• WHAT IS BEING ASKED: Pictures stay out of the copy. Transcribe exactly, and only, the line with "color: #a21caf ->" through the last line of the entries below.

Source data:

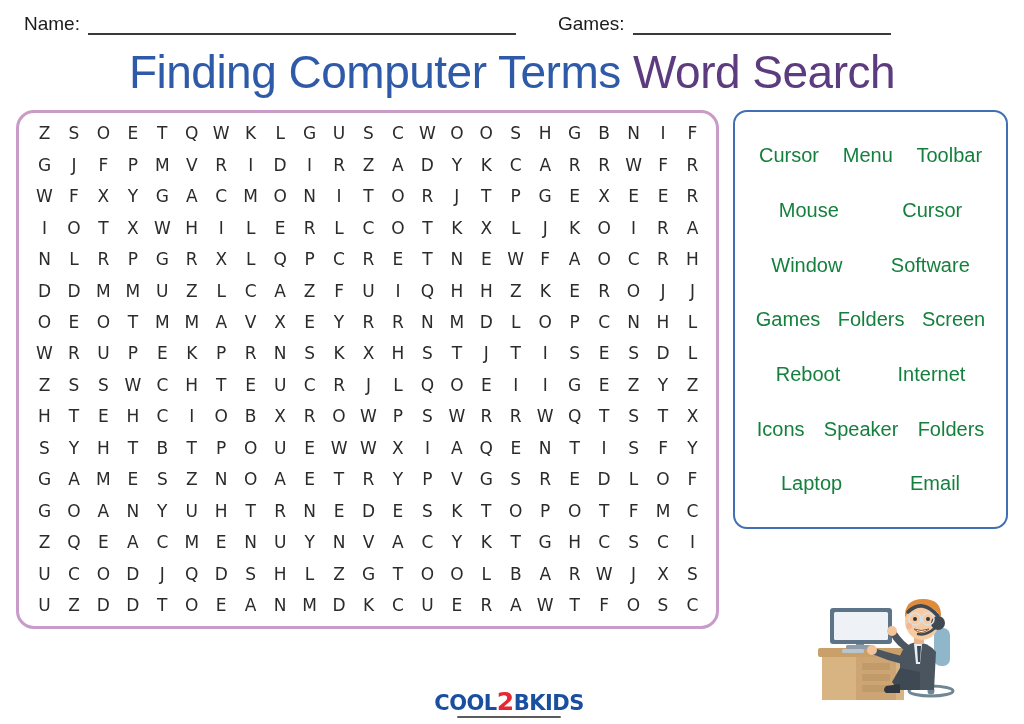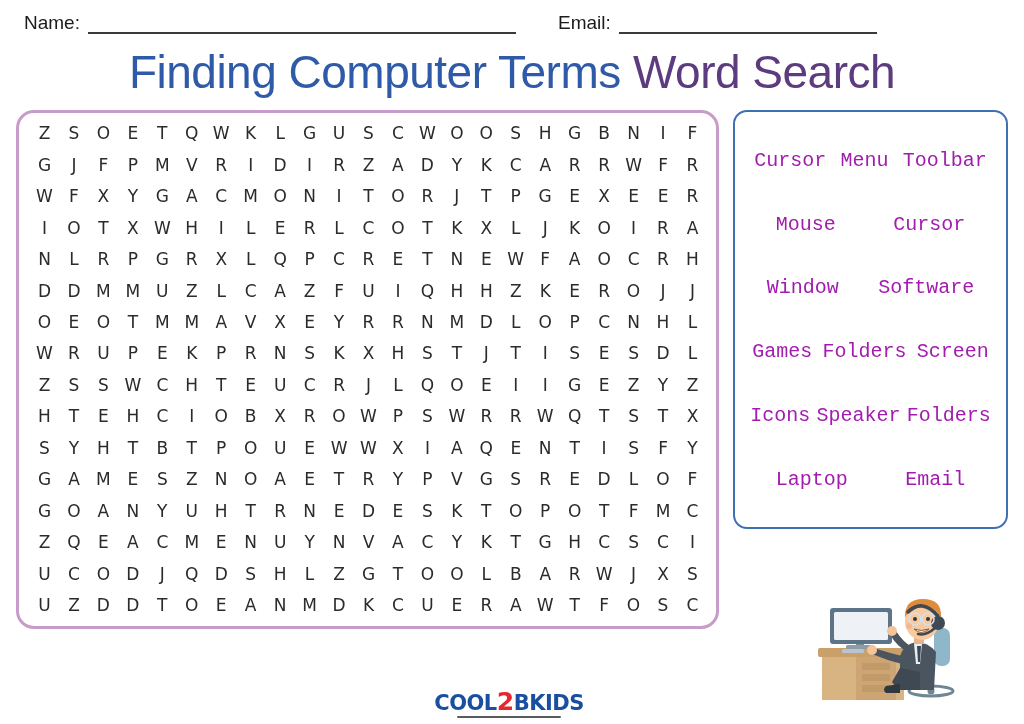"Name:" .header-row { align-items: flex-end -> center }
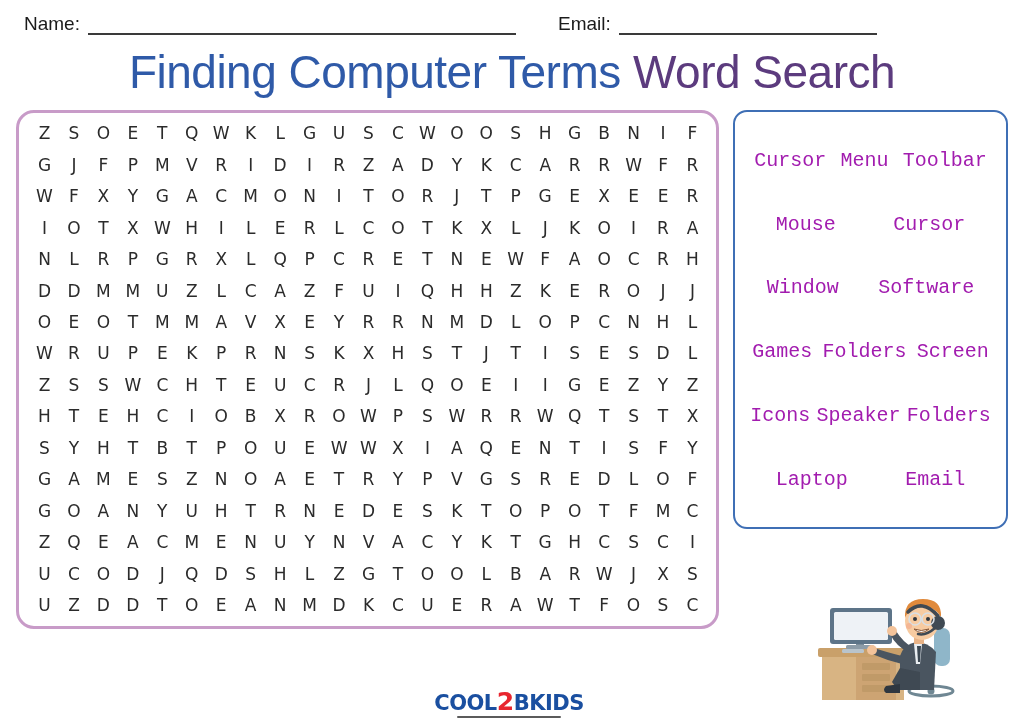"Email:" span.field-label { text: Email -> Games }
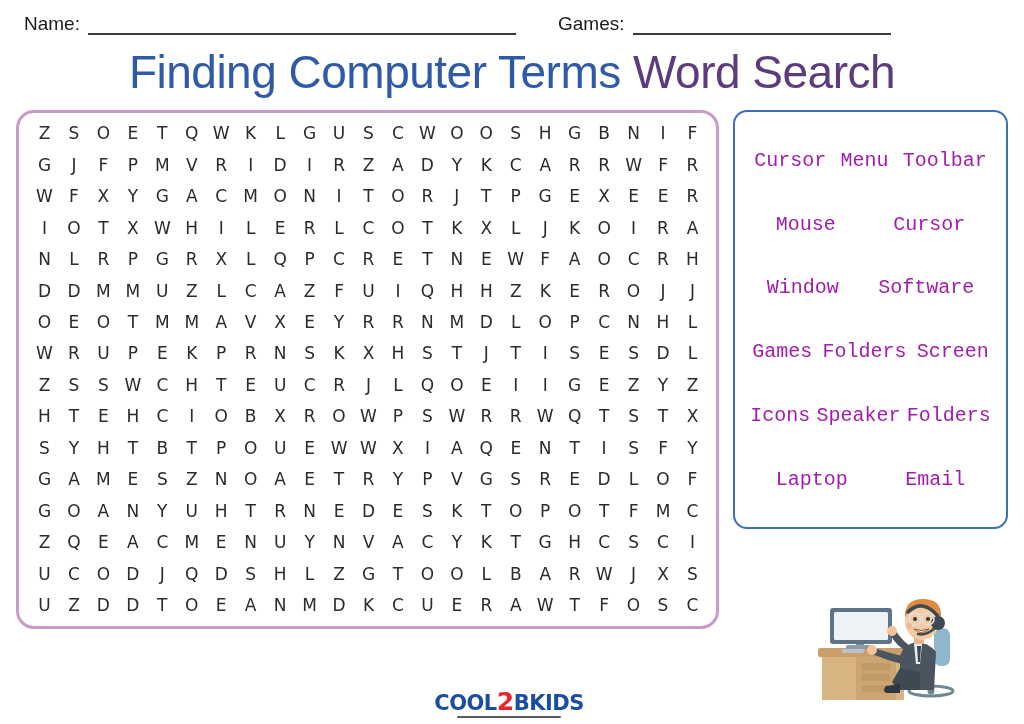"Cursor" .word { color: #a21caf -> #15803d; font-family: Liberation Mono, monospace -> Liberation Sans, sans-serif }
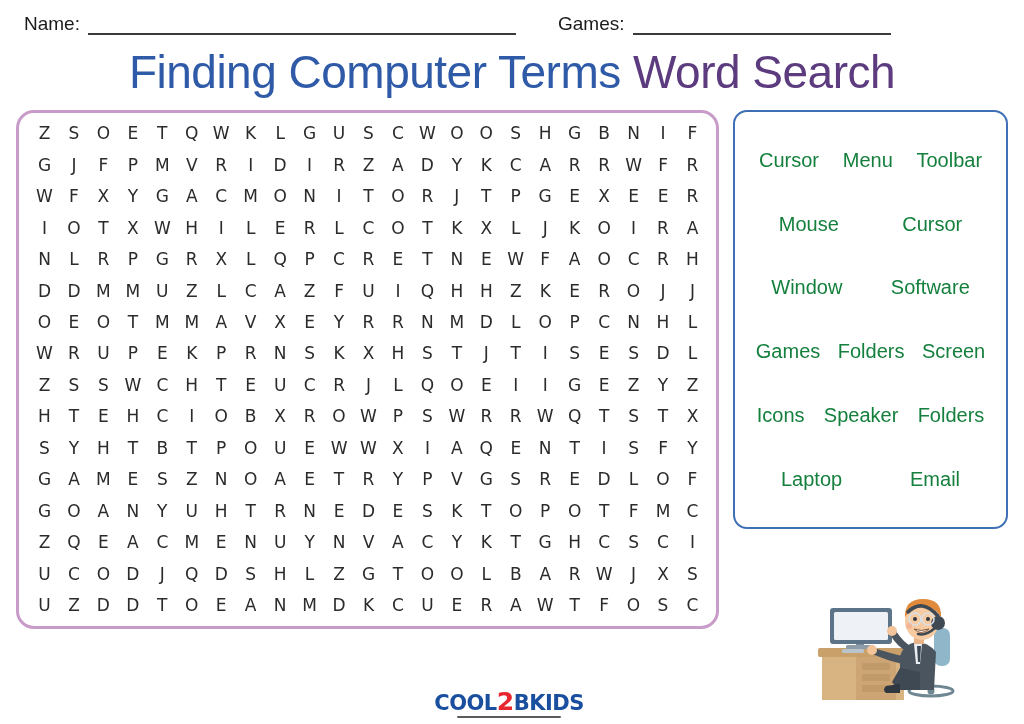"Reboot" div.wordlist-row { html: none -> <div> <span>Reboot</span> <span>Internet</span> </div> }
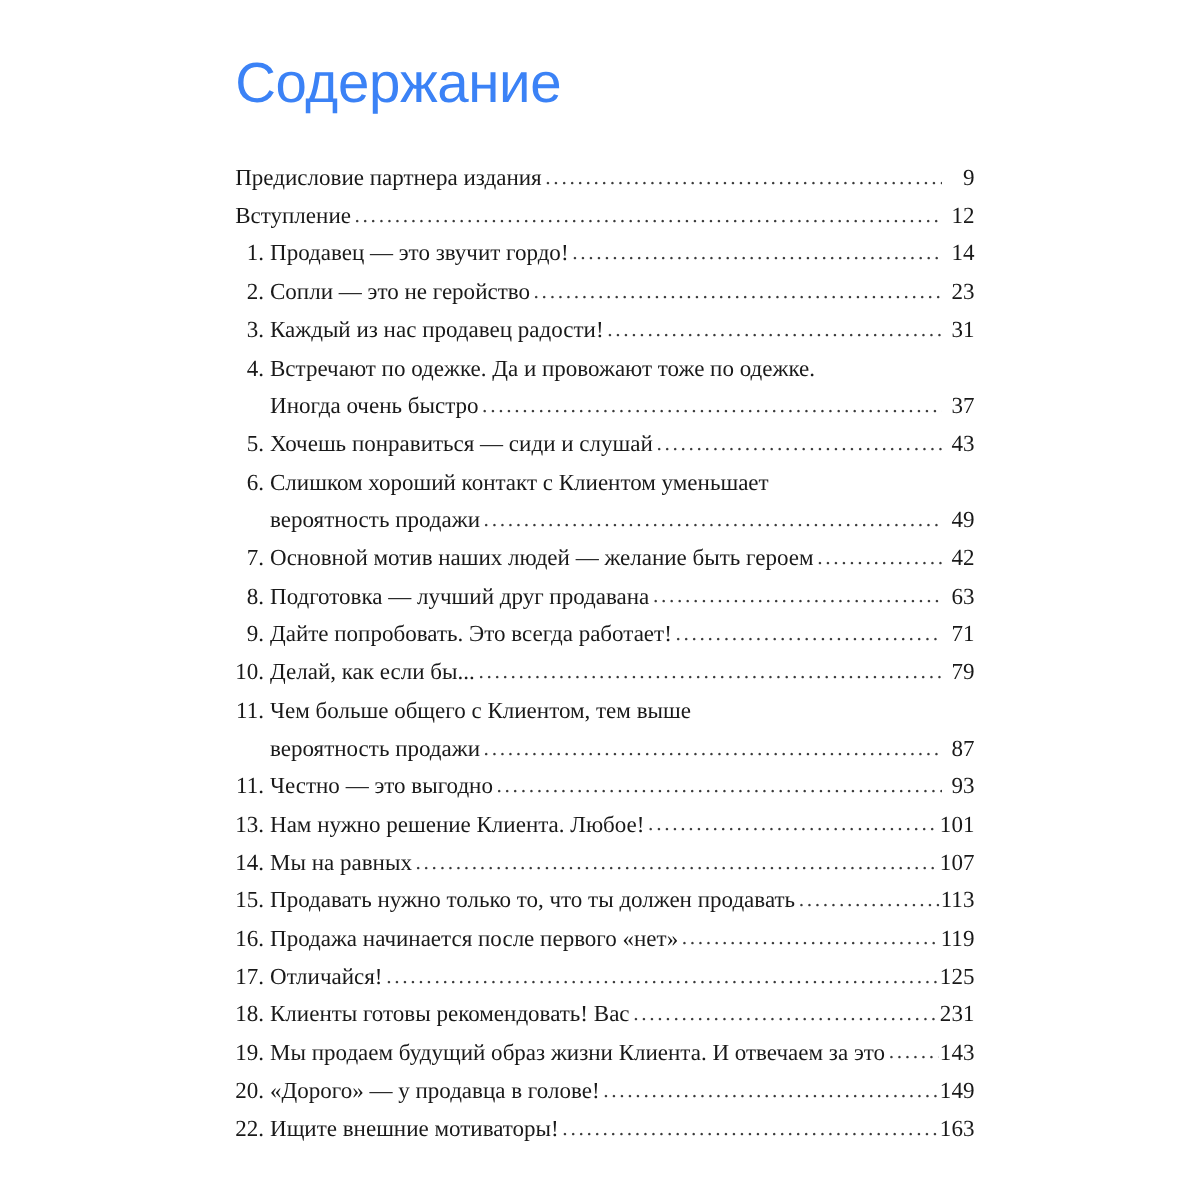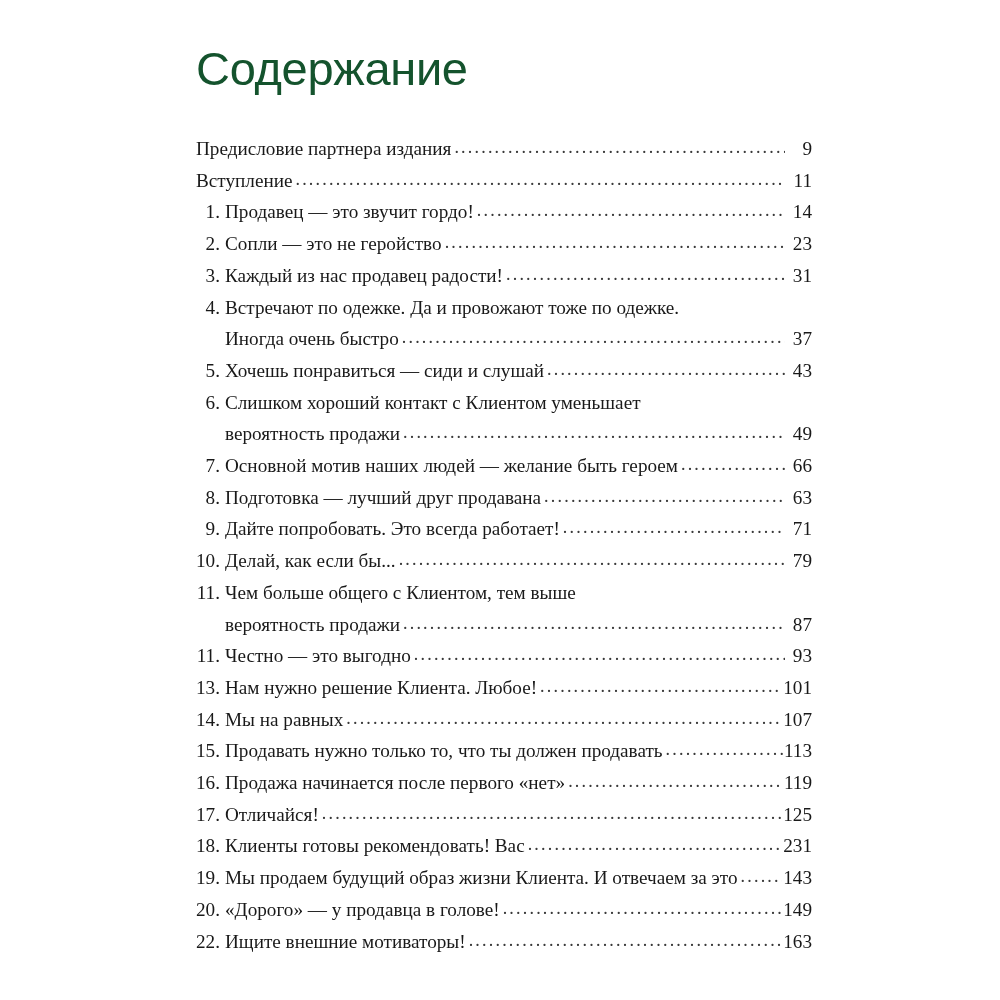"Содержание" .toc-title { color: #14532d -> #3b82f6 }
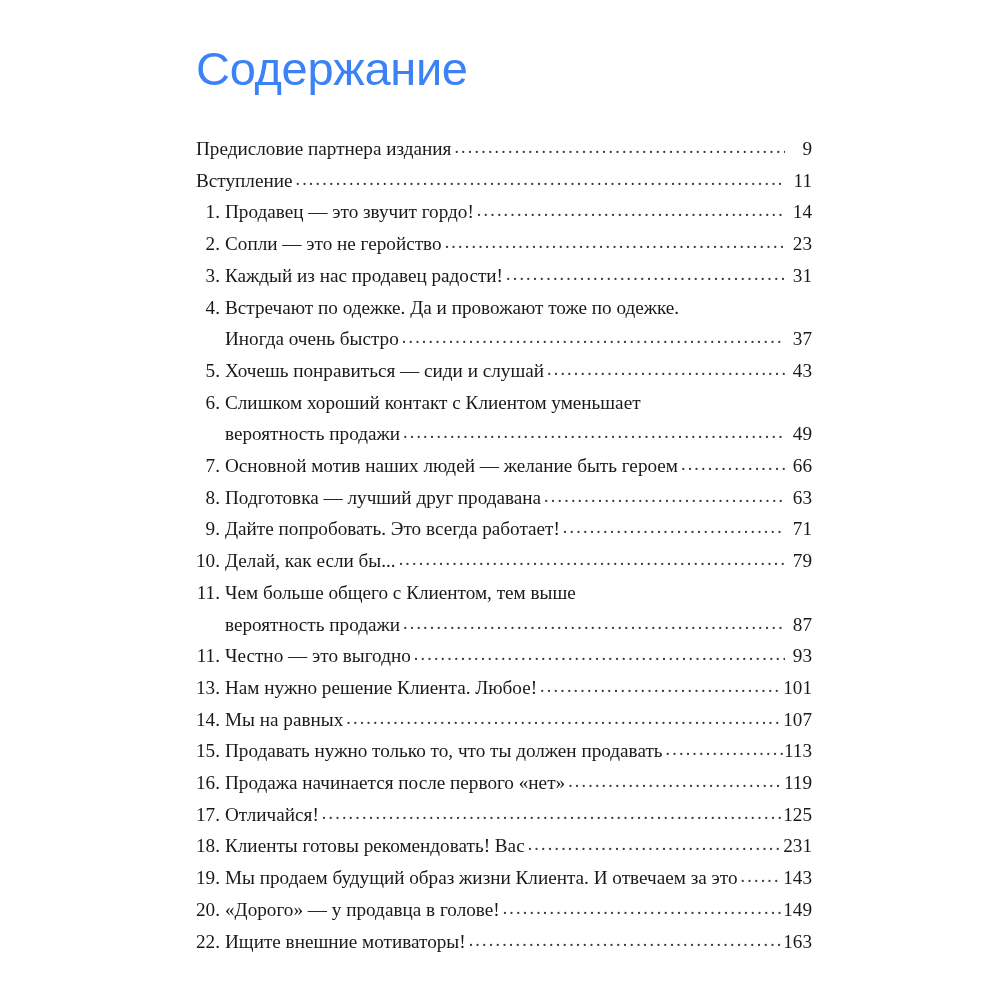"11" span.pageno { text: 11 -> 12 }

• ANSWER FOR THE TASK:
"Cursor" .word { color: #a21caf -> #15803d; font-family: Liberation Mono, monospace -> Liberation Sans, sans-serif }
"Reboot" div.wordlist-row { html: none -> <div> <span>Reboot</span> <span>Internet</span> </div> }
"Содержание" .toc-title { color: #14532d -> #3b82f6 }
"11" span.pageno { text: 11 -> 12 }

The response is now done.